The foregoing seven species of animals are the ones most commonly seen in East Africa. Perhaps something about some of the less common ones will have some instructive value.

CHAPTER XV

SOME NATURAL HISTORY IN WHICH IT IS REVEALED THAT A SING-SING WATERBUCK IS NOT A SINGING TOPI, AND THAT A TOPI IS NOT A SPECIES OF HEAD-DRESS

While reading an account of the trophies secured by Colonel Roosevelt on the Guas Ngishu Plateau, I was mystified by seeing the name of an animal I had never heard tell of—a singing topi. For a time I puzzled over this strange creature and finally evolved a satisfactory explanation of how the animal made its appearance in the despatches. Briefly, "there haint no sich animal," as the old farmer said when he saw his first dromedary in a circus; it was merely a mistake, due to the telegraphic abbreviations which foreign correspondents employ to save cable tolls.

What the correspondent meant to say was that the colonel had secured a sing-sing waterbuck and a topi. The word "waterbuck" was omitted because he assumed that everybody at home would know that a "sing-sing" was a species of waterbuck, wherein he was mistaken, for comparatively few people in America know what a sing-sing is, or, for that matter, what a topi is, or what a Uganda cob is. When his despatch had been transmitted through several operators on its way to the States the word "sing-sing" became "singing" and was supposed to be an adjective describing the topi. Hence the "singing topi."

The American paragraphers also had fun with the word "topi," for they thought a topi was a sun hat much worn in the hot countries.

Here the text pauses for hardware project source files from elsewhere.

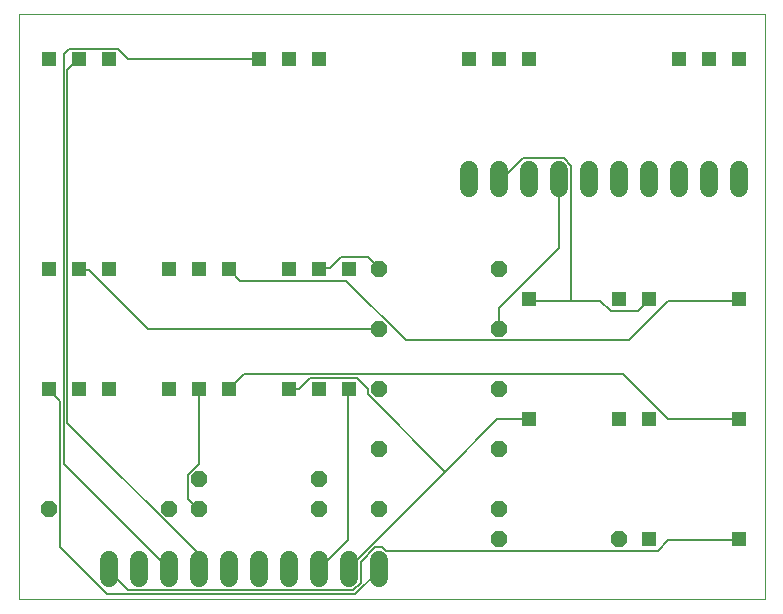
<source format=gbl>
G75*
%MOIN*%
%OFA0B0*%
%FSLAX25Y25*%
%IPPOS*%
%LPD*%
%AMOC8*
5,1,8,0,0,1.08239X$1,22.5*
%
%ADD10C,0.00000*%
%ADD11R,0.05150X0.05150*%
%ADD12C,0.06000*%
%ADD13OC8,0.05200*%
%ADD14C,0.00600*%
D10*
X0001000Y0001000D02*
X0001000Y0195961D01*
X0249701Y0195961D01*
X0249701Y0001000D01*
X0001000Y0001000D01*
D11*
X0011000Y0071000D03*
X0021000Y0071000D03*
X0031000Y0071000D03*
X0051000Y0071000D03*
X0061000Y0071000D03*
X0071000Y0071000D03*
X0091000Y0071000D03*
X0101000Y0071000D03*
X0111000Y0071000D03*
X0111000Y0111000D03*
X0101000Y0111000D03*
X0091000Y0111000D03*
X0071000Y0111000D03*
X0061000Y0111000D03*
X0051000Y0111000D03*
X0031000Y0111000D03*
X0021000Y0111000D03*
X0011000Y0111000D03*
X0011000Y0181000D03*
X0021000Y0181000D03*
X0031000Y0181000D03*
X0081000Y0181000D03*
X0091000Y0181000D03*
X0101000Y0181000D03*
X0151000Y0181000D03*
X0161000Y0181000D03*
X0171000Y0181000D03*
X0221000Y0181000D03*
X0231000Y0181000D03*
X0241000Y0181000D03*
X0241000Y0101000D03*
X0211000Y0101000D03*
X0201000Y0101000D03*
X0171000Y0101000D03*
X0171000Y0061000D03*
X0201000Y0061000D03*
X0211000Y0061000D03*
X0241000Y0061000D03*
X0241000Y0021000D03*
X0211000Y0021000D03*
D12*
X0121000Y0014000D02*
X0121000Y0008000D01*
X0111000Y0008000D02*
X0111000Y0014000D01*
X0101000Y0014000D02*
X0101000Y0008000D01*
X0091000Y0008000D02*
X0091000Y0014000D01*
X0081000Y0014000D02*
X0081000Y0008000D01*
X0071000Y0008000D02*
X0071000Y0014000D01*
X0061000Y0014000D02*
X0061000Y0008000D01*
X0051000Y0008000D02*
X0051000Y0014000D01*
X0041000Y0014000D02*
X0041000Y0008000D01*
X0031000Y0008000D02*
X0031000Y0014000D01*
X0151000Y0138000D02*
X0151000Y0144000D01*
X0161000Y0144000D02*
X0161000Y0138000D01*
X0171000Y0138000D02*
X0171000Y0144000D01*
X0181000Y0144000D02*
X0181000Y0138000D01*
X0191000Y0138000D02*
X0191000Y0144000D01*
X0201000Y0144000D02*
X0201000Y0138000D01*
X0211000Y0138000D02*
X0211000Y0144000D01*
X0221000Y0144000D02*
X0221000Y0138000D01*
X0231000Y0138000D02*
X0231000Y0144000D01*
X0241000Y0144000D02*
X0241000Y0138000D01*
D13*
X0161000Y0111000D03*
X0161000Y0091000D03*
X0161000Y0071000D03*
X0161000Y0051000D03*
X0161000Y0031000D03*
X0161000Y0021000D03*
X0201000Y0021000D03*
X0121000Y0031000D03*
X0101000Y0031000D03*
X0101000Y0041000D03*
X0121000Y0051000D03*
X0121000Y0071000D03*
X0121000Y0091000D03*
X0121000Y0111000D03*
X0061000Y0041000D03*
X0061000Y0031000D03*
X0051000Y0031000D03*
X0011000Y0031000D03*
D14*
X0014800Y0018400D02*
X0014800Y0067000D01*
X0011200Y0070600D01*
X0011000Y0071000D01*
X0017200Y0059800D02*
X0017200Y0177400D01*
X0020800Y0181000D01*
X0021000Y0181000D01*
X0017800Y0184600D02*
X0016000Y0182800D01*
X0016000Y0046000D01*
X0051000Y0011000D01*
X0061000Y0011000D02*
X0061000Y0016000D01*
X0017200Y0059800D01*
X0044200Y0091000D02*
X0121000Y0091000D01*
X0130000Y0087400D02*
X0110200Y0107200D01*
X0074800Y0107200D01*
X0071000Y0111000D01*
X0044200Y0091000D02*
X0024400Y0110800D01*
X0021400Y0110800D01*
X0021000Y0111000D01*
X0061000Y0071000D02*
X0061000Y0046000D01*
X0057400Y0042400D01*
X0057400Y0034600D01*
X0061000Y0031000D01*
X0037600Y0004000D02*
X0031000Y0010600D01*
X0031000Y0011000D01*
X0037600Y0004000D02*
X0112600Y0004000D01*
X0115000Y0006400D01*
X0115000Y0013600D01*
X0119800Y0018400D01*
X0122200Y0018400D01*
X0123400Y0017200D01*
X0214000Y0017200D01*
X0217600Y0020800D01*
X0241000Y0020800D01*
X0241000Y0021000D01*
X0241000Y0061000D02*
X0217600Y0061000D01*
X0202600Y0076000D01*
X0076000Y0076000D01*
X0071000Y0071000D01*
X0091000Y0071200D02*
X0091000Y0071000D01*
X0091000Y0071200D02*
X0094600Y0071200D01*
X0098200Y0074800D01*
X0113800Y0074800D01*
X0117400Y0071200D01*
X0117400Y0069400D01*
X0143200Y0043600D01*
X0113800Y0014200D01*
X0113800Y0013600D01*
X0111400Y0011200D01*
X0111000Y0011000D01*
X0113200Y0002800D02*
X0030400Y0002800D01*
X0014800Y0018400D01*
X0101000Y0011000D02*
X0110800Y0020800D01*
X0110800Y0070600D01*
X0111000Y0071000D01*
X0130000Y0087400D02*
X0204400Y0087400D01*
X0217600Y0100600D01*
X0241000Y0100600D01*
X0241000Y0101000D01*
X0211000Y0101000D02*
X0211000Y0100600D01*
X0207400Y0097000D01*
X0198400Y0097000D01*
X0194800Y0100600D01*
X0185200Y0100600D01*
X0185200Y0145600D01*
X0182800Y0148000D01*
X0169000Y0148000D01*
X0162400Y0141400D01*
X0161200Y0141400D01*
X0161000Y0141000D01*
X0181000Y0141000D02*
X0181000Y0118000D01*
X0161200Y0098200D01*
X0161200Y0091000D01*
X0161000Y0091000D01*
X0171000Y0101000D02*
X0171400Y0100600D01*
X0185200Y0100600D01*
X0171000Y0061000D02*
X0160600Y0061000D01*
X0143200Y0043600D01*
X0121000Y0011000D02*
X0121000Y0010600D01*
X0113200Y0002800D01*
X0121000Y0111000D02*
X0121000Y0111400D01*
X0117400Y0115000D01*
X0108400Y0115000D01*
X0104800Y0111400D01*
X0101200Y0111400D01*
X0101000Y0111000D01*
X0081000Y0181000D02*
X0037600Y0181000D01*
X0034000Y0184600D01*
X0017800Y0184600D01*
M02*

</source>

From this course of reasoning it was probably assumed that Colonel Roosevelt had shot some kind of a singing sun hat, which was certainly enough to cause comment.

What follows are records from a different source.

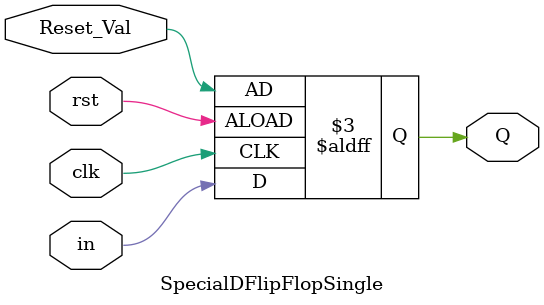
<source format=v>
module SpecialDFlipFlopSingle (
    input clk,
    input rst,
	input Reset_Val,
    input in,
    output reg Q
);

	always @ (posedge clk or posedge rst) begin
		if (rst == 1'b1) begin
			Q <= Reset_Val;
		end
		else begin
			Q <= in;
		end
	end

endmodule 
</source>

There are two kinds of waterbuck that the East African hunter will find in the course of his travels, the common waterbuck which we saw in such numbers on the Tana River, and the Defassa, or "sing-sing" waterbuck, which is found in the higher altitudes up toward the Mau escarpment and Mount Elgon. Both of these varieties of waterbuck are beautiful animals, almost as large as a steer, and with great sweeping horns that often exceed twenty-five inches in length. In some instances the horns have been nearly three feet long, but the longest one that our party secured was only twenty-nine inches in length. As a trophy for a wall there are few heads in Africa more noble than that of the waterbuck.

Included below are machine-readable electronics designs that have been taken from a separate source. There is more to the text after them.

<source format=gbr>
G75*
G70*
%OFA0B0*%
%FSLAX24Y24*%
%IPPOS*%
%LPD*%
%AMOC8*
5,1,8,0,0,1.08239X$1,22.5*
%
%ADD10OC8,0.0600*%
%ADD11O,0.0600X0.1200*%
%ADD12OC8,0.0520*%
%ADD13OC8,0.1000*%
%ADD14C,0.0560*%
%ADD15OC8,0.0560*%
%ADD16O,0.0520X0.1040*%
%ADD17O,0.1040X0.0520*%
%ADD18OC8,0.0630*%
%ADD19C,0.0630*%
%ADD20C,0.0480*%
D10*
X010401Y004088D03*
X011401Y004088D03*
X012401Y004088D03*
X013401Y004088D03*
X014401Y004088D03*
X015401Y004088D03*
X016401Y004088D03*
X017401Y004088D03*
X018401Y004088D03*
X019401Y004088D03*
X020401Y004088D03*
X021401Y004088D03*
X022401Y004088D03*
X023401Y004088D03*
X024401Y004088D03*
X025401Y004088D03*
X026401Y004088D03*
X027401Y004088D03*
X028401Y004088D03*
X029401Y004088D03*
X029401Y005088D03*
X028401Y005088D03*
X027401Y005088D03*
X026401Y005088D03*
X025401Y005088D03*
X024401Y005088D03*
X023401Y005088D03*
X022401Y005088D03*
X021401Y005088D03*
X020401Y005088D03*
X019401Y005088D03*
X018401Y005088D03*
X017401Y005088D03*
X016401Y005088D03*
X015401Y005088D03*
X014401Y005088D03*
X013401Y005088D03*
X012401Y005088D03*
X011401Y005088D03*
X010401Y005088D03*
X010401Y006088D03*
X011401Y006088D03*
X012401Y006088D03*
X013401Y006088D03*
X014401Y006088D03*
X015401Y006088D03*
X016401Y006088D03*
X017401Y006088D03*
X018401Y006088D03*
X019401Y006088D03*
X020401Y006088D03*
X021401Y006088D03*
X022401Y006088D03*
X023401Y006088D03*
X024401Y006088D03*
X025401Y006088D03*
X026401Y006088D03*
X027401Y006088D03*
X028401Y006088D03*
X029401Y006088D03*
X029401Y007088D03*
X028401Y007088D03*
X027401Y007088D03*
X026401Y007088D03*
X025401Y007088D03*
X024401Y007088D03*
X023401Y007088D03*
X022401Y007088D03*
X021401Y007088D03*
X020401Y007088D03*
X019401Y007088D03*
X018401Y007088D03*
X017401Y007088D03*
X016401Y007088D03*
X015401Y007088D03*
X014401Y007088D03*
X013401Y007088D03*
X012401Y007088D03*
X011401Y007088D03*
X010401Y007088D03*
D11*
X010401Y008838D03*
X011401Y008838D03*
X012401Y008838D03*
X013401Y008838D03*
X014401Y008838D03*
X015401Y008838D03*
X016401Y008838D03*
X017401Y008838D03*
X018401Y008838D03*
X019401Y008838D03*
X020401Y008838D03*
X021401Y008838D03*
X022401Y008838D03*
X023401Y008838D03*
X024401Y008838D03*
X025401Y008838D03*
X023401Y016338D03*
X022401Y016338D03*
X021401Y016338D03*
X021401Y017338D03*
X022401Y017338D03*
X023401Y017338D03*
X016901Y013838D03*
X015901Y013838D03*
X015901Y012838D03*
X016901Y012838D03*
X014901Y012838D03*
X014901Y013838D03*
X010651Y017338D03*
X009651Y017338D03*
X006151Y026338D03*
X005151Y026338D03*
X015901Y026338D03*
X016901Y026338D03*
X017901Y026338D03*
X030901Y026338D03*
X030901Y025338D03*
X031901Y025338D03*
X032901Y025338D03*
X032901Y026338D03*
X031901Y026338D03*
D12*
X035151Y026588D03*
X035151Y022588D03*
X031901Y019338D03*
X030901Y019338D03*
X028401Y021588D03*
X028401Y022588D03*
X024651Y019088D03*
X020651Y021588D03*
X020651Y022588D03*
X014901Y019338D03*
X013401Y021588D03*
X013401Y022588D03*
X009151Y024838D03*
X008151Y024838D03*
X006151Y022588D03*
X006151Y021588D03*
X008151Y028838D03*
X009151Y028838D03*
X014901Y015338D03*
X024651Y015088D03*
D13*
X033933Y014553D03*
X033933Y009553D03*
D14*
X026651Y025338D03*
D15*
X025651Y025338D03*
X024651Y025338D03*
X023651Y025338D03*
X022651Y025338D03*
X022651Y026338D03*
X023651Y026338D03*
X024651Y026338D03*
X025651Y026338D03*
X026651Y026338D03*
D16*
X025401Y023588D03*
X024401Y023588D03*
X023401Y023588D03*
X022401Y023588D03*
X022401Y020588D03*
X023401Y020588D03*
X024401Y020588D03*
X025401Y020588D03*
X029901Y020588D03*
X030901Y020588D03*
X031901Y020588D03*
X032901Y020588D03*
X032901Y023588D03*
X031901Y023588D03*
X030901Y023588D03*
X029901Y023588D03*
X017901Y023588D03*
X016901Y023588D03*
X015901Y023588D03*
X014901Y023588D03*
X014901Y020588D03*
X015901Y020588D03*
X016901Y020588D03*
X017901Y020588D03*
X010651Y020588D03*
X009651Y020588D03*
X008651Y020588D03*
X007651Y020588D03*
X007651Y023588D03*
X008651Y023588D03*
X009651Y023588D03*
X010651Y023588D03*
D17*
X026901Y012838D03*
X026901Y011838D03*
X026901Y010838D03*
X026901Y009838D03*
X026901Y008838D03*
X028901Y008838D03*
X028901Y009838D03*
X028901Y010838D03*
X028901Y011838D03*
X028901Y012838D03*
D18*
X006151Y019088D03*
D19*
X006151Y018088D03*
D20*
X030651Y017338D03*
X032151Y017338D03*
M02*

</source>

In all our wanderings, during which we saw at least two thousand waterbuck, we found that the does outnumbered the males by ten to one and that usually in a herd of twenty there would be only one big male and one or two smaller ones. We also never saw them in water, but usually not a great distance from a marsh or stream. They were much shier than the hartebeest and zebra, and upon seeing our approach would be the first to run away. And by a curious chance the does seemed to know that it was the buck only that was in danger. They would often turn to watch us, while the buck himself would keep on running until he had put many hundreds of yards between himself and the threatened danger. Then, and then only, would he turn to watch, and it usually required careful stalking to get within gunshot of him again.